Task objective:
Lay out every line of text in the rows below as a single numbered list, omitting any blank lines.

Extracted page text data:
■ ■ ■ ■ ■

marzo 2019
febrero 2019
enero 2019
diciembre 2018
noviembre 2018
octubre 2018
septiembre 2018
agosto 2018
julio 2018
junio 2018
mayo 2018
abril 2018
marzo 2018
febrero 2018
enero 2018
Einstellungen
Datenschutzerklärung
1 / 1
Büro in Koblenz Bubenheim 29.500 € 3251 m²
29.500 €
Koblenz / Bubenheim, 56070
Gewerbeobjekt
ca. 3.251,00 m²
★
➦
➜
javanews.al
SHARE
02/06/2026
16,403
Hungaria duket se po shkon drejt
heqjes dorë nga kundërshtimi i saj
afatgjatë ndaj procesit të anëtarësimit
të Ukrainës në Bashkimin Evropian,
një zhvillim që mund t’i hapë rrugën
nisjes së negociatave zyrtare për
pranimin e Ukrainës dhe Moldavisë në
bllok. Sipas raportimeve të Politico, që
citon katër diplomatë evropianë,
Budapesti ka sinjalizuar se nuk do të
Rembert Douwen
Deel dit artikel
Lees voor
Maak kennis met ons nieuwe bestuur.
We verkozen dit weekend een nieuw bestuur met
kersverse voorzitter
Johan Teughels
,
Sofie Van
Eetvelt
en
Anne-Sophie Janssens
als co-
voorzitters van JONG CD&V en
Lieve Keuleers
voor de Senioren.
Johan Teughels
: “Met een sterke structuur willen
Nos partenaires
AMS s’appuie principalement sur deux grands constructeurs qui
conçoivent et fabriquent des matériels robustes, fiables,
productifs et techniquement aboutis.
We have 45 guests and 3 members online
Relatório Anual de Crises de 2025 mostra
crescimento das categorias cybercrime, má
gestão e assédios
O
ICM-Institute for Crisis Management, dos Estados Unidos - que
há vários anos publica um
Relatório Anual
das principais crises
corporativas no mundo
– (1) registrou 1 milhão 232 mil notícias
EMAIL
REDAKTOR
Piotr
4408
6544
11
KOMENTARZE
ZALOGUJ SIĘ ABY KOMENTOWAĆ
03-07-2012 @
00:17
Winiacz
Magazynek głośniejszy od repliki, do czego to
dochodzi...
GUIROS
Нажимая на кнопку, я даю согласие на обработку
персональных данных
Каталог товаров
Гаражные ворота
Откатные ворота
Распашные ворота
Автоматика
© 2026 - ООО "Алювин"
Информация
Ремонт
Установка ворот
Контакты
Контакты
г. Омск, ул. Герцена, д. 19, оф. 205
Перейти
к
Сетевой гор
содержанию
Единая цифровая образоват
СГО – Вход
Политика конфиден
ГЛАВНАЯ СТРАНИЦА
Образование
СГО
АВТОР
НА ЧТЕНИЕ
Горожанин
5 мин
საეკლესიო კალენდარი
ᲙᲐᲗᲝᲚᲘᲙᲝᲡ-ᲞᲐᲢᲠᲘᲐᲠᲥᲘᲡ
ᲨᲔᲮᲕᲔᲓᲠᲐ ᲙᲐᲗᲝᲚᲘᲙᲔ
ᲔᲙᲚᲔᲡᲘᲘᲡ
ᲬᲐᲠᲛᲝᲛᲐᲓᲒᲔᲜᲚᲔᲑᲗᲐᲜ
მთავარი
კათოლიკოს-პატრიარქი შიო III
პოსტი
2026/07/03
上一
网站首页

■ ■ ■ ■ ■

Result of the exercise:
1. marzo 2019
2. febrero 2019
3. enero 2019
4. diciembre 2018
5. noviembre 2018
6. octubre 2018
7. septiembre 2018
8. agosto 2018
9. julio 2018
10. junio 2018
11. mayo 2018
12. abril 2018
13. marzo 2018
14. febrero 2018
15. enero 2018
16. Einstellungen
17. Datenschutzerklärung
18. 1 / 1
19. Büro in Koblenz Bubenheim 29.500 € 3251 m²
20. 29.500 €
21. Koblenz / Bubenheim, 56070
22. Gewerbeobjekt
23. ca. 3.251,00 m²
24. ★
25. ➦
26. ➜
27. javanews.al
28. SHARE
29. 02/06/2026
30. 16,403
31. Hungaria duket se po shkon drejt
32. heqjes dorë nga kundërshtimi i saj
33. afatgjatë ndaj procesit të anëtarësimit
34. të Ukrainës në Bashkimin Evropian,
35. një zhvillim që mund t’i hapë rrugën
36. nisjes së negociatave zyrtare për
37. pranimin e Ukrainës dhe Moldavisë në
38. bllok. Sipas raportimeve të Politico, që
39. citon katër diplomatë evropianë,
40. Budapesti ka sinjalizuar se nuk do të
41. Rembert Douwen
42. Deel dit artikel
43. Lees voor
44. Maak kennis met ons nieuwe bestuur.
45. We verkozen dit weekend een nieuw bestuur met
46. kersverse voorzitter
47. Johan Teughels
48. ,
49. Sofie Van
50. Eetvelt
51. en
52. Anne-Sophie Janssens
53. als co-
54. voorzitters van JONG CD&V en
55. Lieve Keuleers
56. voor de Senioren.
57. Johan Teughels
58. : “Met een sterke structuur willen
59. Nos partenaires
60. AMS s’appuie principalement sur deux grands constructeurs qui
61. conçoivent et fabriquent des matériels robustes, fiables,
62. productifs et techniquement aboutis.
63. We have 45 guests and 3 members online
64. Relatório Anual de Crises de 2025 mostra
65. crescimento das categorias cybercrime, má
66. gestão e assédios
67. O
68. ICM-Institute for Crisis Management, dos Estados Unidos - que
69. há vários anos publica um
70. Relatório Anual
71. das principais crises
72. corporativas no mundo
73. – (1) registrou 1 milhão 232 mil notícias
74. EMAIL
75. REDAKTOR
76. Piotr
77. 4408
78. 6544
79. 11
80. KOMENTARZE
81. ZALOGUJ SIĘ ABY KOMENTOWAĆ
82. 03-07-2012 @
83. 00:17
84. Winiacz
85. Magazynek głośniejszy od repliki, do czego to
86. dochodzi...
87. GUIROS
88. Нажимая на кнопку, я даю согласие на обработку
89. персональных данных
90. Каталог товаров
91. Гаражные ворота
92. Откатные ворота
93. Распашные ворота
94. Автоматика
95. © 2026 - ООО "Алювин"
96. Информация
97. Ремонт
98. Установка ворот
99. Контакты
100. Контакты
101. г. Омск, ул. Герцена, д. 19, оф. 205
102. Перейти
103. к
104. Сетевой гор
105. содержанию
106. Единая цифровая образоват
107. СГО – Вход
108. Политика конфиден
109. ГЛАВНАЯ СТРАНИЦА
110. Образование
111. СГО
112. АВТОР
113. НА ЧТЕНИЕ
114. Горожанин
115. 5 мин
116. საეკლესიო კალენდარი
117. ᲙᲐᲗᲝᲚᲘᲙᲝᲡ-ᲞᲐᲢᲠᲘᲐᲠᲥᲘᲡ
118. ᲨᲔᲮᲕᲔᲓᲠᲐ ᲙᲐᲗᲝᲚᲘᲙᲔ
119. ᲔᲙᲚᲔᲡᲘᲘᲡ
120. ᲬᲐᲠᲛᲝᲛᲐᲓᲒᲔᲜᲚᲔᲑᲗᲐᲜ
121. მთავარი
122. კათოლიკოს-პატრიარქი შიო III
123. პოსტი
124. 2026/07/03
125. 上一
126. 网站首页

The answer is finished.